For these operations pure Python may be more efficient.

%timeit pd.Series([set1.union(set2) for set1, set2 in zip(df['A'], df['B'])])
10 loops, best of 3: 43.3 ms per loop

%timeit df.apply(lambda x: x.A.union(x.B), axis=1)
1 loop, best of 3: 2.6 s per loop

If we could use +, it would probably take half the time (inheritance may not worth it):

%timeit df['A'] - df['B']
10 loops, best of 3: 22.1 ms per loop

%timeit pd.Series([set1.difference(set2) for set1, set2 in zip(df['A'], df['B'])])
10 loops, best of 3: 35.7 ms per loop

DataFrame for timings:

import pandas as pd
import numpy as np
l1 = [set(np.random.choice(list('abcdefg'), np.random.randint(1, 5))) for _ in range(100000)]
l2 = [set(np.random.choice(list('abcdefg'), np.random.randint(1, 5))) for _ in range(100000)]

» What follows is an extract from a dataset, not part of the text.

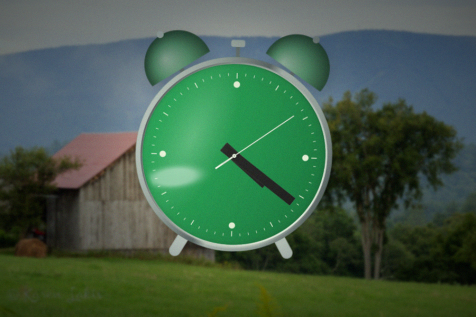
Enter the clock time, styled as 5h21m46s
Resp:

df = pd.DataFrame({'A': l1, 'B': l2})

This is the best I could come up with:

# method 1
df.apply(lambda x: x.set1.union(x.set2), axis=1)

# method 2
df.applymap(list).sum(1).apply(set)

Wow!

I expected the method 2 to be quicker. Not so!

Example

df = pd.DataFrame([[{1, 2, 3}, {3, 4, 5}] for _ in range(3)],
                  columns=list('AB'))
df

df.apply(lambda x: x.set1.union(x.set2), axis=1)

0    {1, 2, 3, 4, 5}
1    {1, 2, 3, 4, 5}
2    {1, 2, 3, 4, 5}